The new revision by the RBI also mandates HFCs to make sure there is full asset coverage for public deposits and an investment grade rating from the credit rating agencies. Home lenders “shall not renew existing deposits or accept fresh deposits thereafter till they obtain an investment grade credit rating”, the circular said.

Small deposits valued at Rs 10,000 or less can be paid prematurely to depositors, subject to conditions. For other deposits, individuals can prematurely seek withdrawal up to 50 per cent of the principal amount or Rs 5 lakh, whichever is lower, without interest and within three months of deposit acceptance.

Updating the nomination process, the RBI has asked NBFCs to set up a proper procedure for acknowledging forms for nomination as well as cancellation or modification of nomination. Such acknowledgment has to be provided to all customers. The status of nomination has to be indicated on passbooks or receipts by the NBFCs with the words “Nomination Registered”.

The RBI circular outlines that in case of critical illness, a depositor can request for a premature payment of 100 per cent of the principal amount deposited, without accruing interest and before the three-month expiry date. This provision applies to existing deposit agreements, too.

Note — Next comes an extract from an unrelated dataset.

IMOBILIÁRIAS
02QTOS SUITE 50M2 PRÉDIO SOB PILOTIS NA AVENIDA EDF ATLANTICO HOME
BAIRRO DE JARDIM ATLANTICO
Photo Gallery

An expense that is an outcome of a medical emergency or a natural disaster declared by the government will also be covered. This is also applicable to current deposit contracts where the depositor cannot withdraw the deposit prematurely within three months.

On maturity, the RBI mandates that the NBFC should notify a depositor at least a fortnight in advance instead of the earlier time frame of two months in advance.